Retype all of the data below, keeping every character unchanged.

+++ Listed entries

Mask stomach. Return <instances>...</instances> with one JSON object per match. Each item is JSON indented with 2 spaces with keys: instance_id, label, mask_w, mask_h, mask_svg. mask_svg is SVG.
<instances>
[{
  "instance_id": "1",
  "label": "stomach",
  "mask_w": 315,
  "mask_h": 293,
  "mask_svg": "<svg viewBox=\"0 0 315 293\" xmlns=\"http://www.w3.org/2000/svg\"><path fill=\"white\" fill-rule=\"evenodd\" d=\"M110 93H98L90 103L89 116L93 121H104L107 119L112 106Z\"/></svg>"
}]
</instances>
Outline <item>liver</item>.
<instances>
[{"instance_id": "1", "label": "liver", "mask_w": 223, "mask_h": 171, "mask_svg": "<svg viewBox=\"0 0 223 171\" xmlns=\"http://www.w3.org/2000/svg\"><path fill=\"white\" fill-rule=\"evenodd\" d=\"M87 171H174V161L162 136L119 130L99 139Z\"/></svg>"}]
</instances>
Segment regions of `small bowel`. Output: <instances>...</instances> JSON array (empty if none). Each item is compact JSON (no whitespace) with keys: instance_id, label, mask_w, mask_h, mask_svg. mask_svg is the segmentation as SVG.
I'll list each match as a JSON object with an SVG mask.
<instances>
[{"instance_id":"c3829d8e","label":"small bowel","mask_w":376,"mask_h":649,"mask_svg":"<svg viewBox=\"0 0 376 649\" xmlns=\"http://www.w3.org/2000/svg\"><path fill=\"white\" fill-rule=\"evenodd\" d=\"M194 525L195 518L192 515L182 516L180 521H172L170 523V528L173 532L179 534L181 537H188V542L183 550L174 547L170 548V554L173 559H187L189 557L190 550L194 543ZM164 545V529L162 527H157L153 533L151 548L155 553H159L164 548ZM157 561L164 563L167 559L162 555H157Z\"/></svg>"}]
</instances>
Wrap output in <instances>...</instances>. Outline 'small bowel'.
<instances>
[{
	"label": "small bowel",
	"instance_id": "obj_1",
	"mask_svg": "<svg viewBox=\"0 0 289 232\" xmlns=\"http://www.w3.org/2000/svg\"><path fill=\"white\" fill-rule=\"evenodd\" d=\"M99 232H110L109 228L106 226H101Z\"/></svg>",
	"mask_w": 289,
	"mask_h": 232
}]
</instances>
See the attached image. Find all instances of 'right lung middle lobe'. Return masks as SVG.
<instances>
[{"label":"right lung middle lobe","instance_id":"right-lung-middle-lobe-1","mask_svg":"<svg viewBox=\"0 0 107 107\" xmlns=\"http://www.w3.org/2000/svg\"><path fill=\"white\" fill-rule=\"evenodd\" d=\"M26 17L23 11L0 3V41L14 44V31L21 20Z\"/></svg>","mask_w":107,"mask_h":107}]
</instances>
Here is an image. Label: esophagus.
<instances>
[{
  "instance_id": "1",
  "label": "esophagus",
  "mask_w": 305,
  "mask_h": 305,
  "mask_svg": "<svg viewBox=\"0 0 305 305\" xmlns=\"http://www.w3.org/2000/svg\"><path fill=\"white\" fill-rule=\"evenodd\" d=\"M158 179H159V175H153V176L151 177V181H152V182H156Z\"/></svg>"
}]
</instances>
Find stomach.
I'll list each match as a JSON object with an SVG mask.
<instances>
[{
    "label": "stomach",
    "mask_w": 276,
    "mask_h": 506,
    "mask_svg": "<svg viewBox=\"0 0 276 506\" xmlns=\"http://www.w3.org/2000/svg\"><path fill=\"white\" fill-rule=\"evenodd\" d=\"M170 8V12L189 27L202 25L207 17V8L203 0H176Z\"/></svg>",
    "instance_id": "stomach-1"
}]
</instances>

++++++

### Result below
Mask stomach. Return <instances>...</instances> with one JSON object per match. Each item is JSON indented with 2 spaces with keys: instance_id, label, mask_w, mask_h, mask_svg. mask_svg is SVG.
<instances>
[{
  "instance_id": "1",
  "label": "stomach",
  "mask_w": 315,
  "mask_h": 293,
  "mask_svg": "<svg viewBox=\"0 0 315 293\" xmlns=\"http://www.w3.org/2000/svg\"><path fill=\"white\" fill-rule=\"evenodd\" d=\"M110 93H98L90 103L89 116L93 121H104L107 119L112 106Z\"/></svg>"
}]
</instances>
Outline <item>liver</item>.
<instances>
[{"instance_id": "1", "label": "liver", "mask_w": 223, "mask_h": 171, "mask_svg": "<svg viewBox=\"0 0 223 171\" xmlns=\"http://www.w3.org/2000/svg\"><path fill=\"white\" fill-rule=\"evenodd\" d=\"M87 171H174V161L162 136L119 130L99 139Z\"/></svg>"}]
</instances>
Segment regions of `small bowel`. Output: <instances>...</instances> JSON array (empty if none). Each item is compact JSON (no whitespace) with keys: instance_id, label, mask_w, mask_h, mask_svg. mask_svg is the segmentation as SVG.
I'll list each match as a JSON object with an SVG mask.
<instances>
[{"instance_id":"c3829d8e","label":"small bowel","mask_w":376,"mask_h":649,"mask_svg":"<svg viewBox=\"0 0 376 649\" xmlns=\"http://www.w3.org/2000/svg\"><path fill=\"white\" fill-rule=\"evenodd\" d=\"M194 525L195 518L192 515L182 516L180 521H172L170 523V528L173 532L179 534L181 537H188V542L183 550L174 547L170 548V554L173 559H187L189 557L190 550L194 543ZM164 545V529L162 527H157L153 533L151 548L155 553H159L164 548ZM157 561L164 563L167 559L162 555H157Z\"/></svg>"}]
</instances>
Wrap output in <instances>...</instances>. Outline 'small bowel'.
<instances>
[{
	"label": "small bowel",
	"instance_id": "obj_1",
	"mask_svg": "<svg viewBox=\"0 0 289 232\" xmlns=\"http://www.w3.org/2000/svg\"><path fill=\"white\" fill-rule=\"evenodd\" d=\"M99 232H110L109 228L106 226H101Z\"/></svg>",
	"mask_w": 289,
	"mask_h": 232
}]
</instances>
See the attached image. Find all instances of 'right lung middle lobe'. Return masks as SVG.
<instances>
[{"label":"right lung middle lobe","instance_id":"right-lung-middle-lobe-1","mask_svg":"<svg viewBox=\"0 0 107 107\" xmlns=\"http://www.w3.org/2000/svg\"><path fill=\"white\" fill-rule=\"evenodd\" d=\"M26 17L23 11L0 3V41L14 44V31L21 20Z\"/></svg>","mask_w":107,"mask_h":107}]
</instances>
Here is an image. Label: esophagus.
<instances>
[{
  "instance_id": "1",
  "label": "esophagus",
  "mask_w": 305,
  "mask_h": 305,
  "mask_svg": "<svg viewBox=\"0 0 305 305\" xmlns=\"http://www.w3.org/2000/svg\"><path fill=\"white\" fill-rule=\"evenodd\" d=\"M158 179H159V175H153V176L151 177V181H152V182H156Z\"/></svg>"
}]
</instances>
Find stomach.
I'll list each match as a JSON object with an SVG mask.
<instances>
[{
    "label": "stomach",
    "mask_w": 276,
    "mask_h": 506,
    "mask_svg": "<svg viewBox=\"0 0 276 506\" xmlns=\"http://www.w3.org/2000/svg\"><path fill=\"white\" fill-rule=\"evenodd\" d=\"M170 8V12L189 27L202 25L207 17V8L203 0H176Z\"/></svg>",
    "instance_id": "stomach-1"
}]
</instances>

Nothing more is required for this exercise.